O acervo de mídia da clínica passa a classificar esse tipo de arquivo como duplamente sensível desde a produção — antes mesmo de qualquer decisão sobre publicá-lo, compartilhá-lo com a agência ou usá-lo em campanha.
Quando a gestão de redes sociais monta público personalizado a partir de quem interagiu com o post de antes e depois, ou compra impulsionamento para essa peça
Alimentar público personalizado ou pagar por impulsionamento é repassar o arquivo a outro controlador
O art. 11, §4º, da Lei nº 13.709/2018 veda repassar dado sensível de saúde entre controladores com o objetivo de obter vantagem econômica, abrindo só duas saídas: portabilidade pedida pelo titular, e transação financeira ou administrativa do próprio serviço de saúde. Criar público personalizado ou comprar impulsionamento faz o arquivo sair do perfil da clínica e entrar na camada de anúncio da plataforma — um controlador diferente —, para servir à segmentação e ao desempenho da campanha, que é vantagem econômica.
Nenhuma peça de antes e depois com rosto inteiro alimenta público personalizado ou impulsionamento sem essa triagem prévia — o mesmo arquivo pode seguir publicado organicamente no feed, mas alimentar a camada de anúncio é uma decisão separada, com um risco separado.

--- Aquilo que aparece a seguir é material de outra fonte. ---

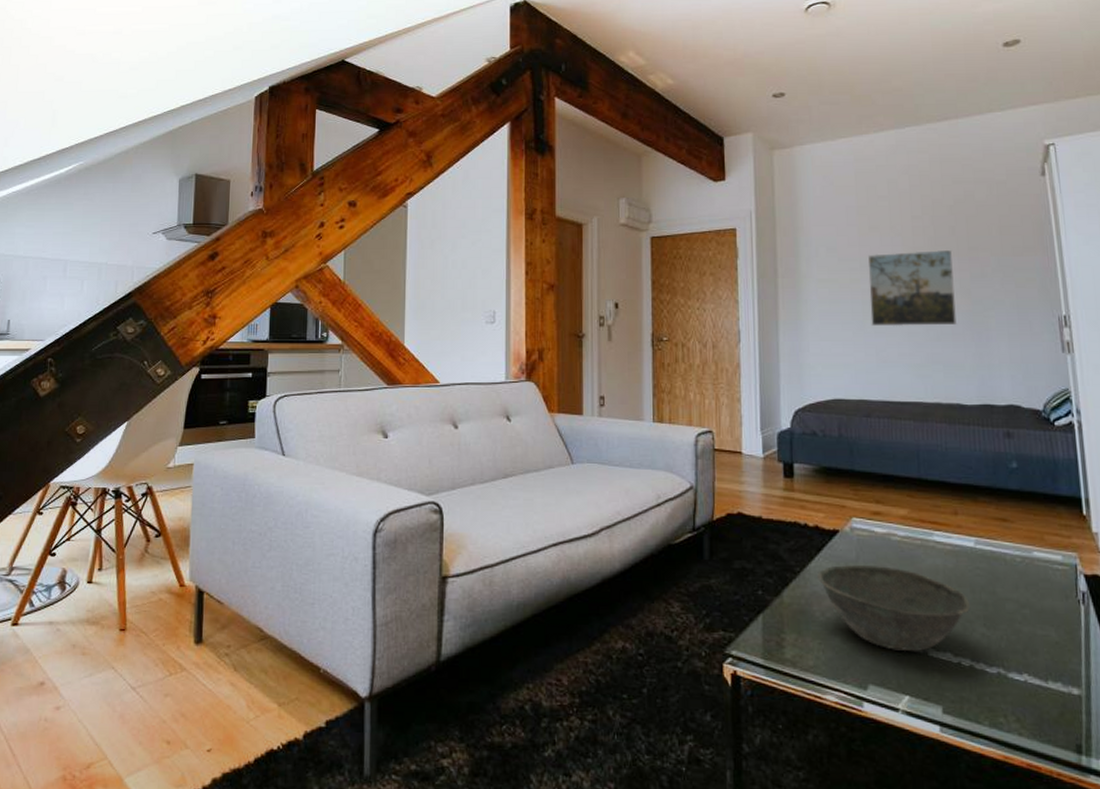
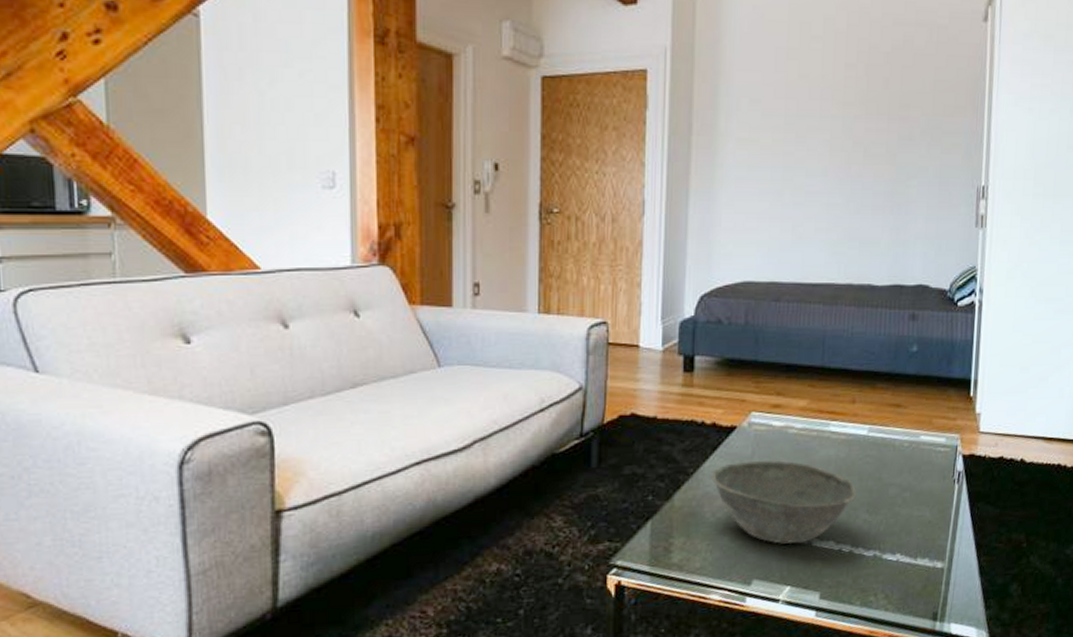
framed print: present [867,249,957,327] -> none [790,106,884,198]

Quando a mesma peça de antes e depois que já está no feed é cogitada para virar público personalizado, público semelhante ou anúncio impulsionado
Publicar no feed e alimentar o Gerenciador de Anúncios não são a mesma decisão
Enquanto o antes e depois circula só como post orgânico no perfil da própria clínica, ele está dentro da relação entre clínica e paciente. No momento em que a mesma peça é levada ao Gerenciador de Anúncios — para montar público a partir de engajamento, público semelhante, ou como criativo de campanha —, ela passa a alimentar a infraestrutura de segmentação de um controlador terceiro, o que é a hipótese que o art. 11, §4º, trata como repasse por vantagem econômica.

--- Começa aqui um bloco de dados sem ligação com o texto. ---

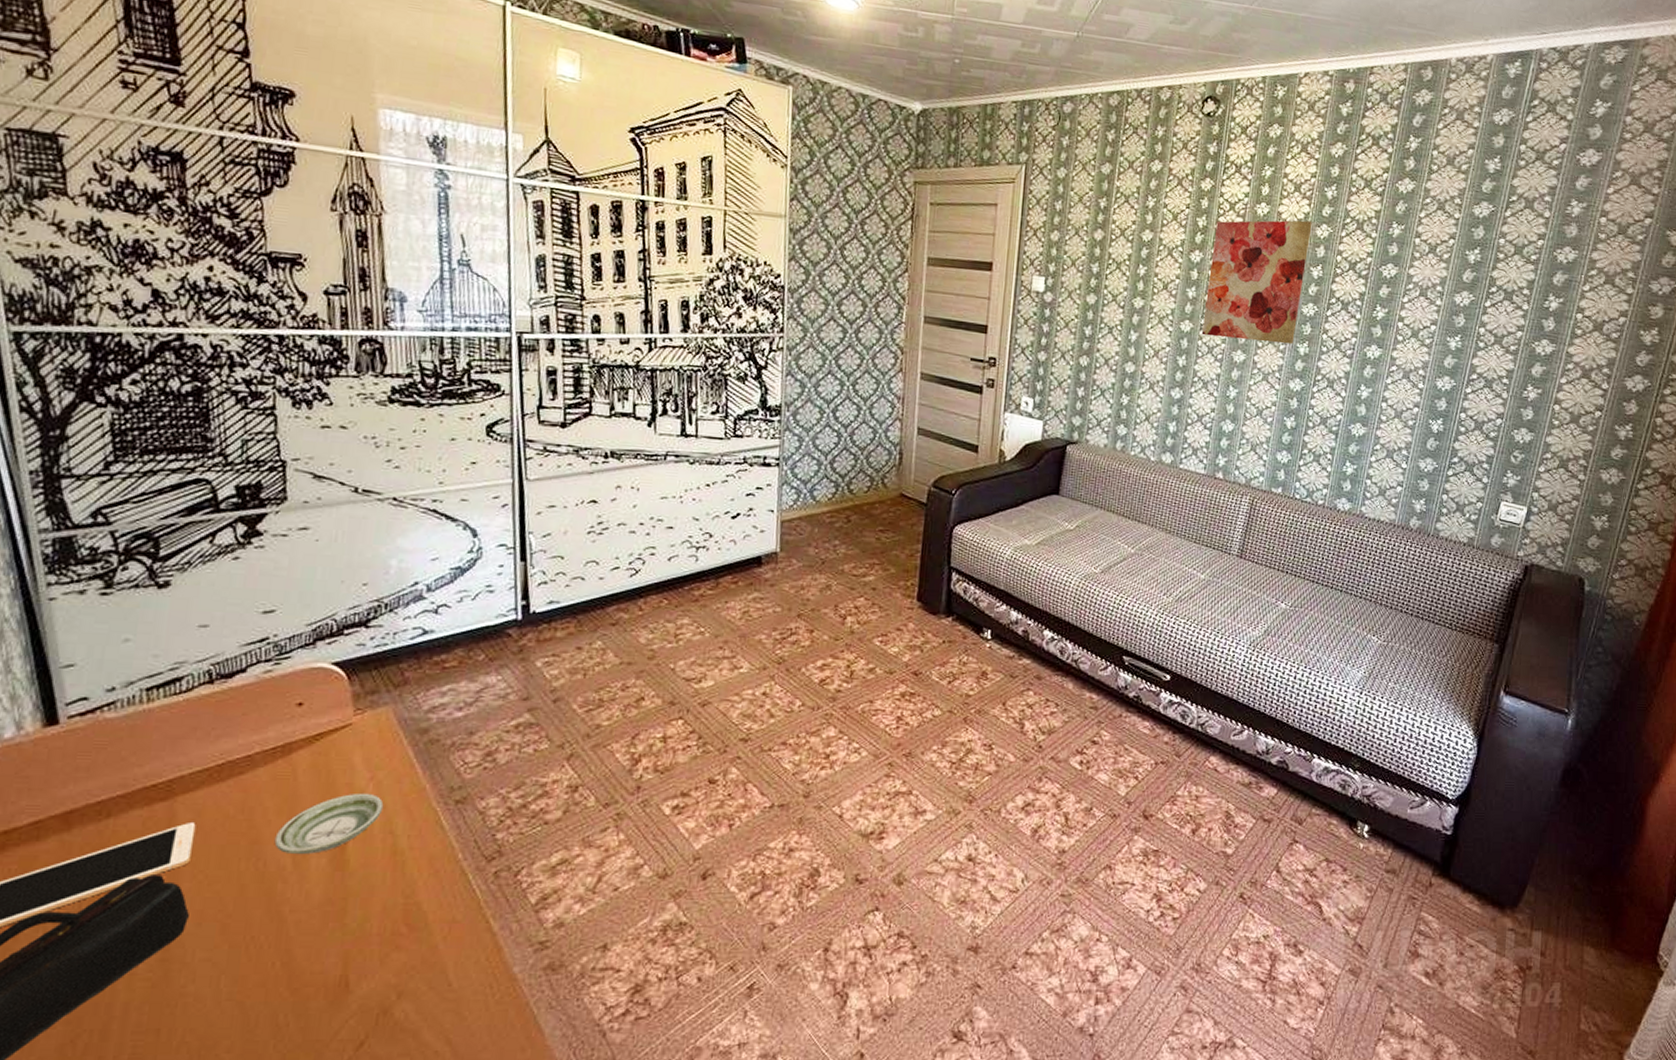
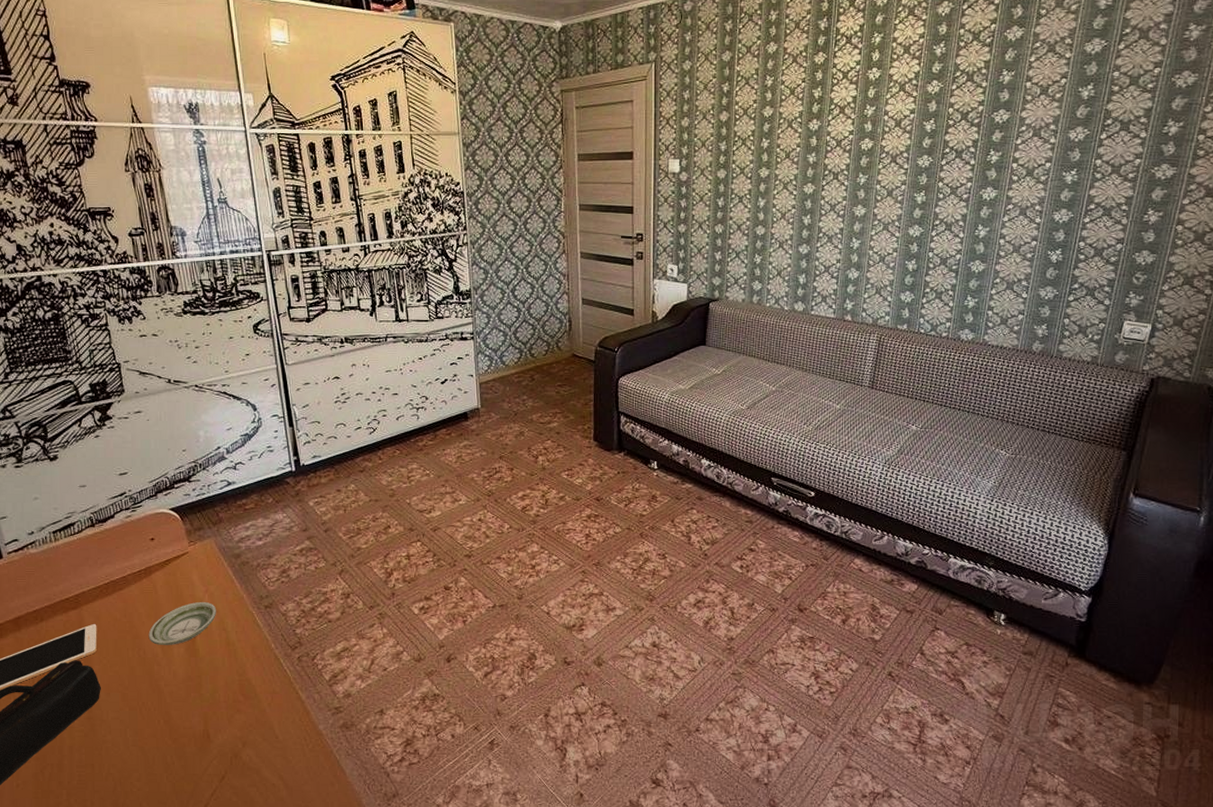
wall art: present [1201,220,1312,345] -> none [823,79,923,195]

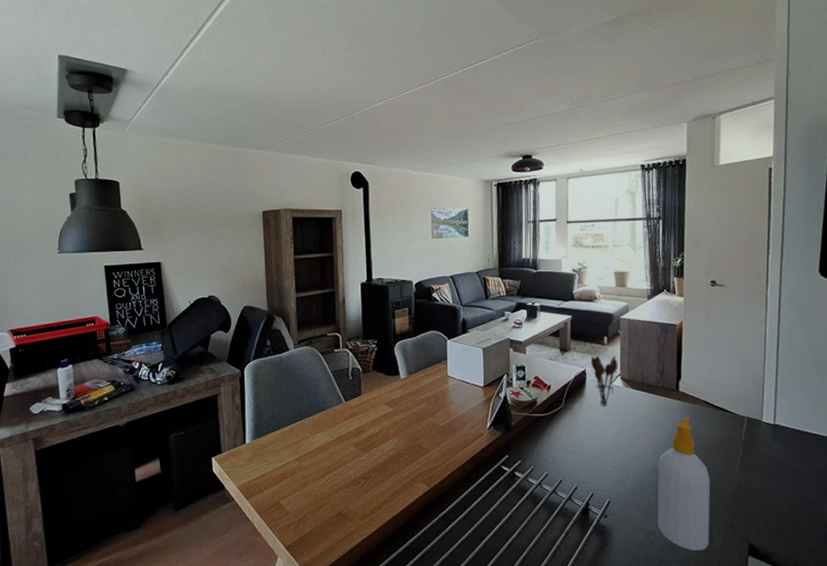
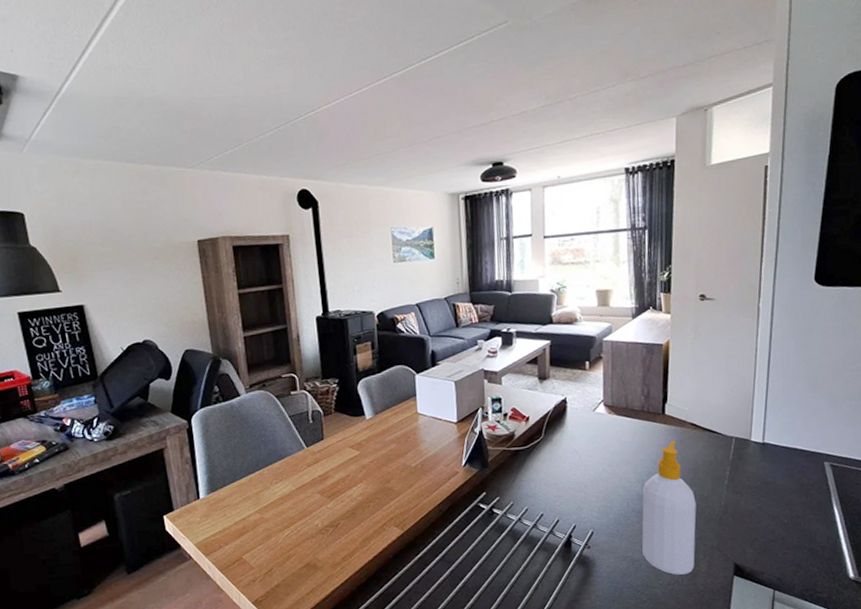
utensil holder: present [590,356,618,407] -> none [571,381,601,436]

A pergunta que decide o risco não é "podemos postar isso" — é "essa peça específica vai entrar no Gerenciador de Anúncios". A resposta muda o processo de aprovação exigido antes de qualquer campanha.

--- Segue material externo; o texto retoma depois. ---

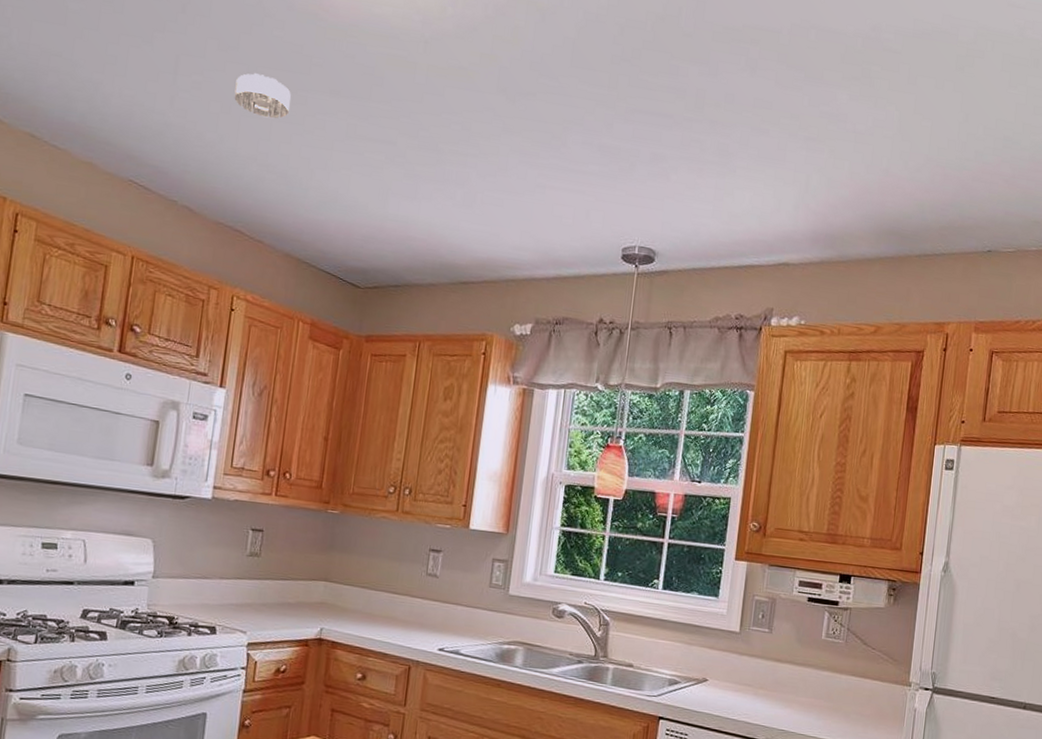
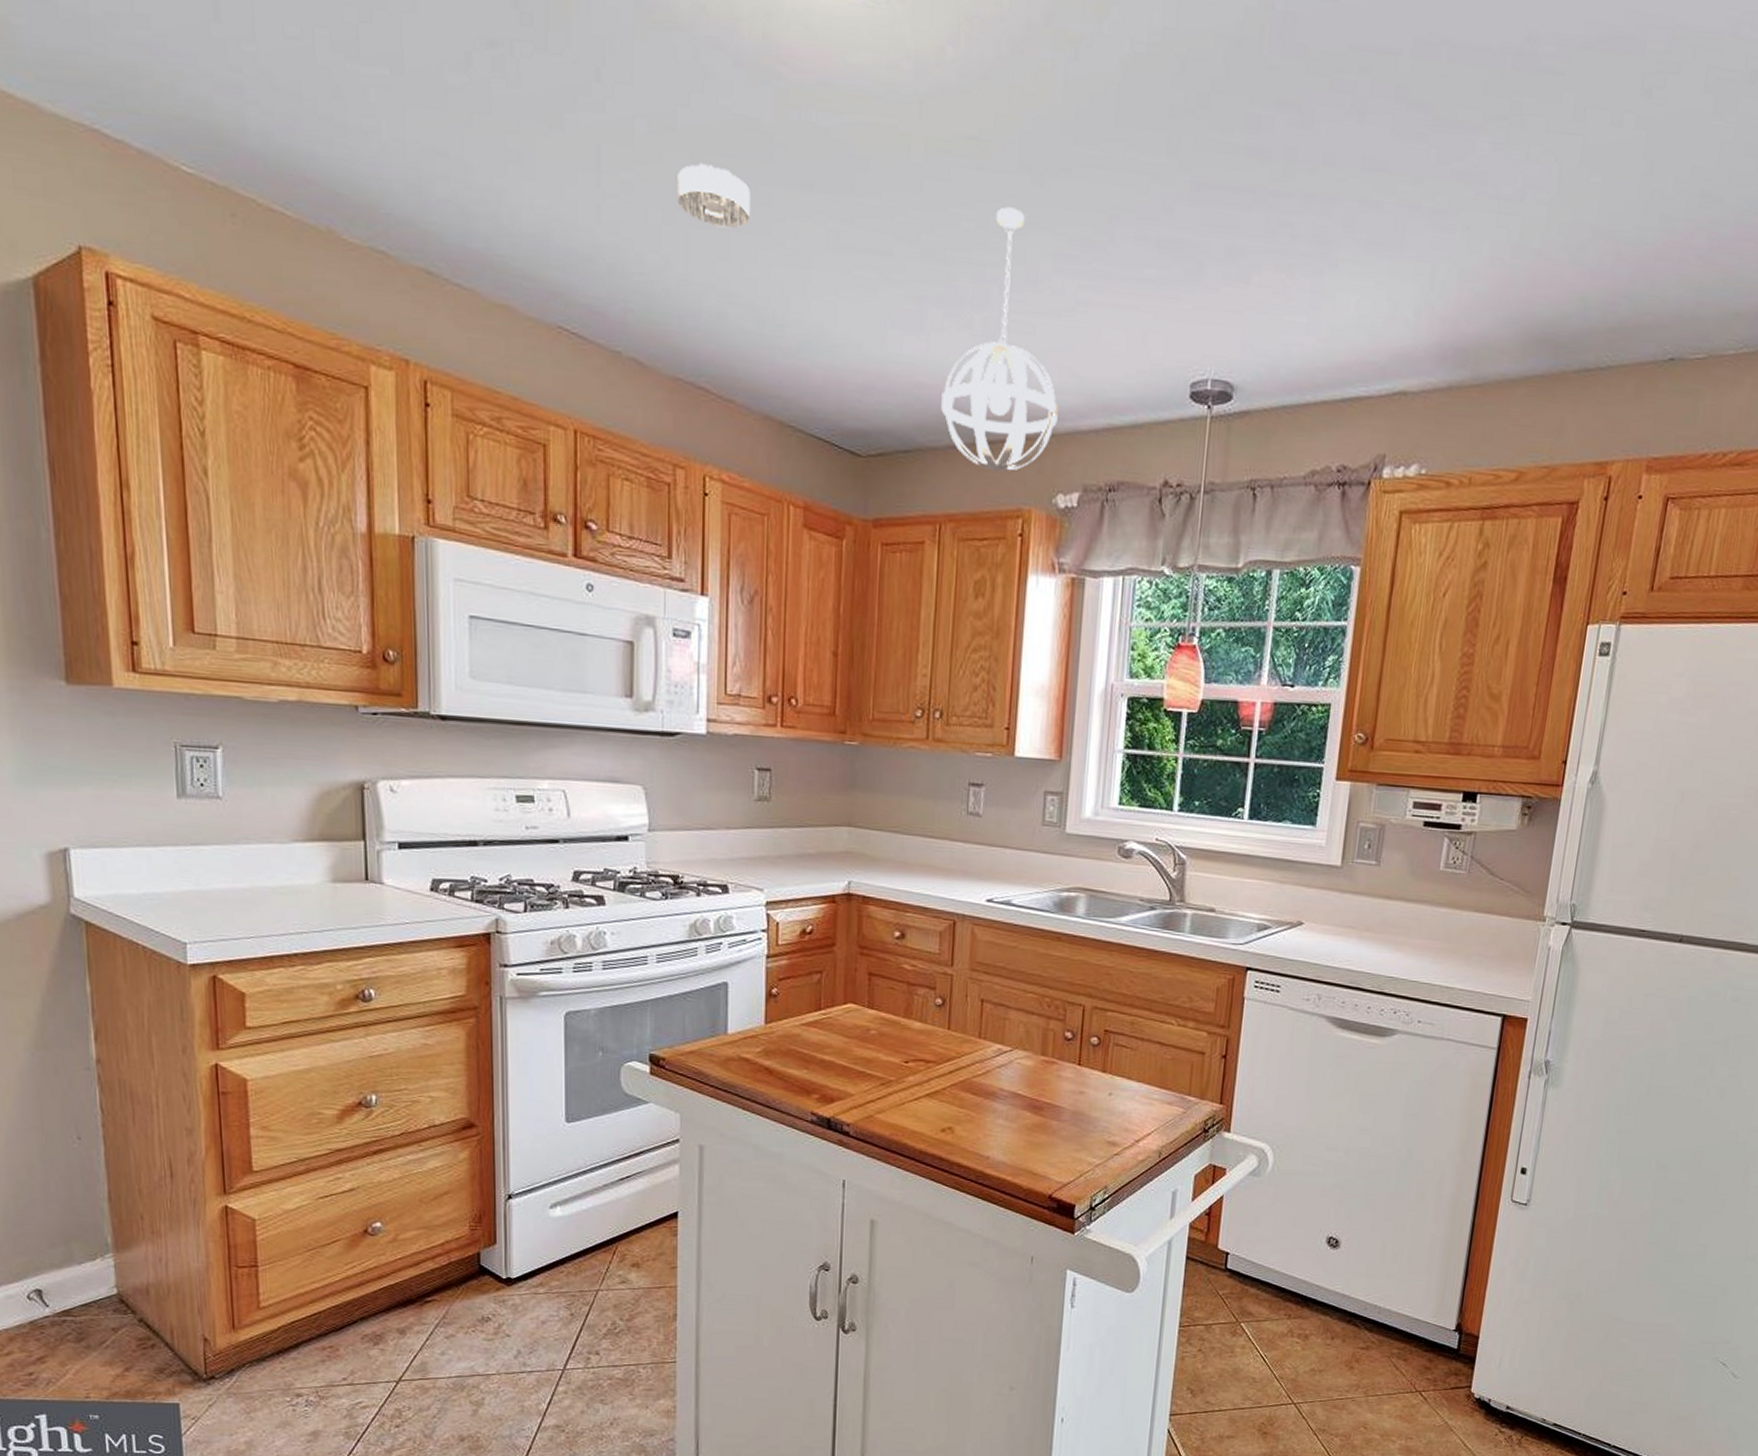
pendant light: none [426,116,519,306] -> present [941,206,1058,473]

Quando a clínica avalia trocar o antes e depois com rosto inteiro por material recortado na região tratada, ou por imagem anonimizada
Recorte ou anonimização reduz a camada biométrica, mas não apaga o dado de saúde
Retirar o rosto do enquadramento, ou aplicar anonimização sobre os traços que permitem identificação, remove a camada de dado biométrico do art. 5º, II — a imagem deixa de ser, por si só, apta a identificar a pessoa. O dado referente à saúde não desaparece dessa forma: o material continua documentando um procedimento realizado, e continua sendo dado sensível pela mesma alínea.
Trocar o enquadramento é a única providência, entre as tratadas aqui, que reduz o risco na origem do material, em vez de depender de uma triagem a cada campanha nova — vale priorizar sempre que o formato permitir.
Quando alguém propõe enquadrar o repasse à plataforma como tutela da saúde, ou como parte da prestação do próprio serviço de saúde
A lista de quem pode tratar dado de saúde sem consentimento nunca inclui quem faz mídia
O art. 11, caput, fecha as hipóteses de tratamento de dado sensível em só dois incisos — consentimento específico, ou uma lista taxativa de situações dispensadas dele. Dentro dessa lista, a alínea "f" do inciso II reserva a tutela da saúde a três atores — profissional de saúde, serviço de saúde, autoridade sanitária —, e o §4º do mesmo artigo reserva suas duas exceções de repasse à portabilidade pedida pelo titular e à transação financeira ou administrativa do próprio serviço de saúde. Agência de redes sociais e plataforma de anúncio não aparecem em nenhuma das duas listas.
Nenhum processo de aprovação de campanha registra tutela da saúde, ou transação administrativa do serviço, como justificativa para o repasse do antes e depois à plataforma — nenhuma das duas hipóteses está disponível para esse uso.